**INSTRUCTION:** Rename "Nhập" to "NHẬP" throughout the text read from the records below, leaving everything else unchanged. Omit the pictures from your answer.

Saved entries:
★ ★ ★ ★
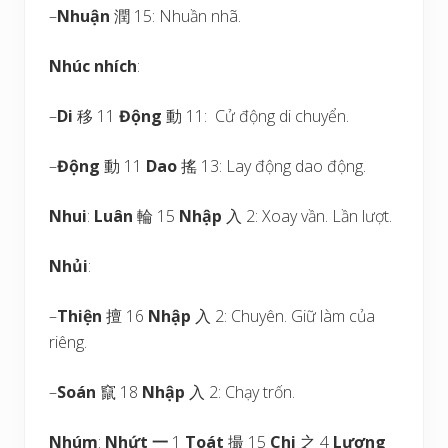
–
Nhuận
潤 15: Nhuần nhã.
Nhúc nhích
:
–
Di
移 11
Động
動 11: Cử động di chuyển.
–
Động
動 11
Dao
搖 13: Lay động dao động.
Nhui
:
Luân
輪 15
Nhập
入 2: Xoay vần. Lần lượt.
Nhủi
:
–
Thiện
擅 16
Nhập
入 2: Chuyên. Giữ làm của
riêng.
–
Soán
竄 18
Nhập
入 2: Chạy trốn.
Nhúm
:
Nhứt
一
1
Toát
撮 15
Chi
之 4
Lượng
★ ★ ★ ★
**COMPLETED TASK:**
–
Nhuận
潤 15: Nhuần nhã.
Nhúc nhích
:
–
Di
移 11
Động
動 11: Cử động di chuyển.
–
Động
動 11
Dao
搖 13: Lay động dao động.
Nhui
:
Luân
輪 15
NHẬP
入 2: Xoay vần. Lần lượt.
Nhủi
:
–
Thiện
擅 16
NHẬP
入 2: Chuyên. Giữ làm của
riêng.
–
Soán
竄 18
NHẬP
入 2: Chạy trốn.
Nhúm
:
Nhứt
一
1
Toát
撮 15
Chi
之 4
Lượng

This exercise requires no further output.